La France agit au sein d'une Coalition antimissile de 10 pays qui développe un système antibalistique européen moins coûteux que le Patriot américain. Paris veut aussi avancer le déploiement du SAMP/T et autoriser l'Ukraine à fabriquer des intercepteurs, des missiles de croisière SCALP à longue portée et d'autres munitions.
Zelensky a déclaré que les deux dirigeants avaient convenu d'accélérer l'arrivée des derniers équipements et missiles français. Macron a présenté la défense aérienne comme une nécessité immédiate, les armes balistiques pouvant atteindre leurs cibles en quelques minutes sans laisser aux civils le temps de gagner un abri.
Macron a exprimé son horreur après la frappe contre un centre commercial de Kryvyï Rih qui a fait 16 morts. Un autre missile russe a tué deux personnes près de Kyiv pendant la visite du ministre allemand Johann Wadephul, tandis que des attaques à Odesa et Zaporijjia ont blessé des civils et endommagé maisons et silos.
L'Ukraine a poursuivi sa campagne contre des cibles russes et des territoires contrôlés par Moscou. Des drones ont tué au moins 10 personnes et frappé un entrepôt d'Ozon, un site industriel, un autobus en Crimée et des positions dans la région occupée de Louhansk, prolongeant l'effort contre l'infrastructure économique liée à la guerre russe.

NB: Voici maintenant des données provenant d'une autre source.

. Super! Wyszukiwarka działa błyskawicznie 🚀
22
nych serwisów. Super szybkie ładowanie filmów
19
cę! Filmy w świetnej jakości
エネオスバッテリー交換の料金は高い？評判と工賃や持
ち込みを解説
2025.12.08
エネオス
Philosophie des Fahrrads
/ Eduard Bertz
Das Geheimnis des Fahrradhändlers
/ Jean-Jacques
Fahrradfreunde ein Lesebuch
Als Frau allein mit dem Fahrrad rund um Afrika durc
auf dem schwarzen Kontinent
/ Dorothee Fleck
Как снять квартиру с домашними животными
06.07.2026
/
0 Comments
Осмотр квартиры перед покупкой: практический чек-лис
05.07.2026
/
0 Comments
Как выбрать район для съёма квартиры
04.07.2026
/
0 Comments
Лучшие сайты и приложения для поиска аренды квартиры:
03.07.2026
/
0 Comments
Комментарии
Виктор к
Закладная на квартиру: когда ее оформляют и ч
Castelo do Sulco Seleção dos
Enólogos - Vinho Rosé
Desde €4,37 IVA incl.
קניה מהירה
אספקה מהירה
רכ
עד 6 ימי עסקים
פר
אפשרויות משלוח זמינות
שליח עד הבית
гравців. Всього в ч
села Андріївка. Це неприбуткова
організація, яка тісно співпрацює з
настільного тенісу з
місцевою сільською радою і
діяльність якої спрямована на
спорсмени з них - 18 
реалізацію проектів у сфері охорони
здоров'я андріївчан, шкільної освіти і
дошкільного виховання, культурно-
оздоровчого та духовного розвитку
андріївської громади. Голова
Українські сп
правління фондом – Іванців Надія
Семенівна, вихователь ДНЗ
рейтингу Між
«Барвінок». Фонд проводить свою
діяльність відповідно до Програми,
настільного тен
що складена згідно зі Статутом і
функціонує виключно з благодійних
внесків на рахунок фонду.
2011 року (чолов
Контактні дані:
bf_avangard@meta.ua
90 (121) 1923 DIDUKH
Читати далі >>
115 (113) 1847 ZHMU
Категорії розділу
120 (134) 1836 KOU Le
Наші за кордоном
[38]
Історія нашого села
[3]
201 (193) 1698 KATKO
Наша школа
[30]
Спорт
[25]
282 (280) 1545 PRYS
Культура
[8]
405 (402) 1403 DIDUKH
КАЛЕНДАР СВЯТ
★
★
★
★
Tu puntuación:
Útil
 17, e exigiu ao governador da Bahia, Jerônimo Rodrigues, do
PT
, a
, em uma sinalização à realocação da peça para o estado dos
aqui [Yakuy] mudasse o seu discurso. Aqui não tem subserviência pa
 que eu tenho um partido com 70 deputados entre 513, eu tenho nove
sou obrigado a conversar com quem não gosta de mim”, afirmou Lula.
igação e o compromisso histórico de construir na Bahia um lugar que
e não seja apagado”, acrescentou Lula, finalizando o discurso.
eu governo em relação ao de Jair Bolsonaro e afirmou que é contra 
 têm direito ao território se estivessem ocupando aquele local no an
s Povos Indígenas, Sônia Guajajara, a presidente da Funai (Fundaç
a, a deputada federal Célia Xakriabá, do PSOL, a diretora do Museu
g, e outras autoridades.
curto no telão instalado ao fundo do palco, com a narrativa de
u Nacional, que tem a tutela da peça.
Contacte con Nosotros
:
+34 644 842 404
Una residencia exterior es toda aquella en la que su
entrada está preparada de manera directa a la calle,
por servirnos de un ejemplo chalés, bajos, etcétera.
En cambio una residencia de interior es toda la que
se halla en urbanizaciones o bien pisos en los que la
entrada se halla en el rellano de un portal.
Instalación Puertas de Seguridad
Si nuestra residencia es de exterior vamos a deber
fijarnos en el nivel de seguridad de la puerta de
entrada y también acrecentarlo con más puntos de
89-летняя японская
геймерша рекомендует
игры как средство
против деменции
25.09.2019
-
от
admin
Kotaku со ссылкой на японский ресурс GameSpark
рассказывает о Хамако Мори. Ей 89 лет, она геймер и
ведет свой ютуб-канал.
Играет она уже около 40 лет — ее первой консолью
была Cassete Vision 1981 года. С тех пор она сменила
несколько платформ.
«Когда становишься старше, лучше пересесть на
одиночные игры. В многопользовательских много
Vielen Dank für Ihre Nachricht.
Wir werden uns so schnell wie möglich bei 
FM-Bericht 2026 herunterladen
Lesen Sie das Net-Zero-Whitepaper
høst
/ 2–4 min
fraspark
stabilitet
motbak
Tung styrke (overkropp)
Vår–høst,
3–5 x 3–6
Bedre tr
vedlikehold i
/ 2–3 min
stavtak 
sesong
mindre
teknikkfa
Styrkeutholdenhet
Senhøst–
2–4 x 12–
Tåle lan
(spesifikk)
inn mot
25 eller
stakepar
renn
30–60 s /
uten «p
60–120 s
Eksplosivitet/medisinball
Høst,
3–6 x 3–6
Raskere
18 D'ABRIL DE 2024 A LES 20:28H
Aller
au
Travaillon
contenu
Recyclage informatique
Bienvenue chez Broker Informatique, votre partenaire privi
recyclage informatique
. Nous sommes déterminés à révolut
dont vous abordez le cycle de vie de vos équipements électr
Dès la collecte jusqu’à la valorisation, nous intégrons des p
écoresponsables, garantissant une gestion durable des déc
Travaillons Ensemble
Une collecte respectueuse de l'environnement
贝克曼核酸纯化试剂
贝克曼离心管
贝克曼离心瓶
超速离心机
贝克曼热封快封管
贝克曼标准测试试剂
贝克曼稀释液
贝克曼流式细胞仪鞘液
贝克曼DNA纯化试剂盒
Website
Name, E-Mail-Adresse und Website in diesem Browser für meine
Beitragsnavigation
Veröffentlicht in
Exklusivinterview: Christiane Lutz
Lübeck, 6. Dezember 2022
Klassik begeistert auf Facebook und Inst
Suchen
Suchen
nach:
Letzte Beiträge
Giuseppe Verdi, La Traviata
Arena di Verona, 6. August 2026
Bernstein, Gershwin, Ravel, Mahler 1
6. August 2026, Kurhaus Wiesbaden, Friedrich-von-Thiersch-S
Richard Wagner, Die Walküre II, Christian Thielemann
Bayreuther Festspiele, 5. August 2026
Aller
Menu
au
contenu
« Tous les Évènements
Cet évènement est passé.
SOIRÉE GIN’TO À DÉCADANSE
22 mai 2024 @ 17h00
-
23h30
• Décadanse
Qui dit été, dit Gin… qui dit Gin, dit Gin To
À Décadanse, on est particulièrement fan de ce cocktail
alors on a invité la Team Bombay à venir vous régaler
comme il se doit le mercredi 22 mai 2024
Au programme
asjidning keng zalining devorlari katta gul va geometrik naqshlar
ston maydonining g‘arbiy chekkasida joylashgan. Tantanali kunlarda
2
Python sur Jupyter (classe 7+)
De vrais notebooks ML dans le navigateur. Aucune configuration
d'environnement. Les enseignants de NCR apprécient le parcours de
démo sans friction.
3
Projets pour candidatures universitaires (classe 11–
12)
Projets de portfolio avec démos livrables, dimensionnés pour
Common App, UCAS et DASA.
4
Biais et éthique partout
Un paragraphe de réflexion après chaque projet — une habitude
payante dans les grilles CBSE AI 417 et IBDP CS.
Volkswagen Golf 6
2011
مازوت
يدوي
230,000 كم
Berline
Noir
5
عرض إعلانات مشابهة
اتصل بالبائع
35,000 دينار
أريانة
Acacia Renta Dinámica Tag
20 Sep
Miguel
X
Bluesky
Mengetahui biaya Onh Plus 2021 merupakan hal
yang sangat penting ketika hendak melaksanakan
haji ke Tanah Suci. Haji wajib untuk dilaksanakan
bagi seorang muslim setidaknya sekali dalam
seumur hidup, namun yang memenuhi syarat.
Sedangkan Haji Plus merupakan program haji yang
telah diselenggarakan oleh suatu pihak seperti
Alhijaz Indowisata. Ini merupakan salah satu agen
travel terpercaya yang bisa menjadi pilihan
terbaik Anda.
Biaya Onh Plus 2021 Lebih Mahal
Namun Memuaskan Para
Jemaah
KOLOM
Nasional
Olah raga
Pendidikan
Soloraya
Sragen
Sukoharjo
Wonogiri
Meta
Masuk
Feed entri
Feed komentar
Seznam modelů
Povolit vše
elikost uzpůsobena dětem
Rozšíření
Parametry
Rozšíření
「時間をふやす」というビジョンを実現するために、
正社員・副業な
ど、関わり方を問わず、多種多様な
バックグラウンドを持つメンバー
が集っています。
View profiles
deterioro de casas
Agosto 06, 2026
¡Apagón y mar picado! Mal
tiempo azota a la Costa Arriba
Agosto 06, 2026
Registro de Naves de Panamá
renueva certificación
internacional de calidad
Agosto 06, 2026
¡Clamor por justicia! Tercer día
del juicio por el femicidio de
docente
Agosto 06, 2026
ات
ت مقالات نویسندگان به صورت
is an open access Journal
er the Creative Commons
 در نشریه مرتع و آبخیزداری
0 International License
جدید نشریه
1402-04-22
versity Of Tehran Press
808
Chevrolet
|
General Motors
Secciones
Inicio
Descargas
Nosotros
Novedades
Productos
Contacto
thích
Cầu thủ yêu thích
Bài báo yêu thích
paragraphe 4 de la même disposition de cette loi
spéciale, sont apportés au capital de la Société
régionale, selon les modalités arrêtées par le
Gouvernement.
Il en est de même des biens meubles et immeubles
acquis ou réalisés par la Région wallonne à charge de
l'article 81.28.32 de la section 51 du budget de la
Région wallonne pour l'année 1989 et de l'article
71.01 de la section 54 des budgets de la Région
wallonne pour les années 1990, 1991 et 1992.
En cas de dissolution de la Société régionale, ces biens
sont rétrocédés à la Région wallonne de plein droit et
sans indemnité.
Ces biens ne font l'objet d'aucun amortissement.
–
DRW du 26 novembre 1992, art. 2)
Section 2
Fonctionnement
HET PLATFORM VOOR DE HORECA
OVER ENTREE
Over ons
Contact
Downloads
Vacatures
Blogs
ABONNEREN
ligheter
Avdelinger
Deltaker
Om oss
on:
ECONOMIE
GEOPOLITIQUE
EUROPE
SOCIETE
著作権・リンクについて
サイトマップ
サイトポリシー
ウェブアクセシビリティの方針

Vladimir Poutine a averti que les attaques contre l'économie russe avaient ouvert un nouveau cycle de représailles visant les secteurs les plus sensibles de l'Ukraine. La diplomatie reste bloquée pendant que Washington se concentre sur la guerre en Iran, laissant aux Européens une charge accrue en matière de défense aérienne et de pression politique.
La France et le Royaume-Uni réuniront la Coalition des volontaires pour envisager des mesures plus fortes contre Moscou. La réunion relie livraisons d'intercepteurs, capacité de production européenne et pression sur la Russie dans une réponse à une guerre aérienne toujours plus rapide, meurtrière et difficile à supporter pour les civils.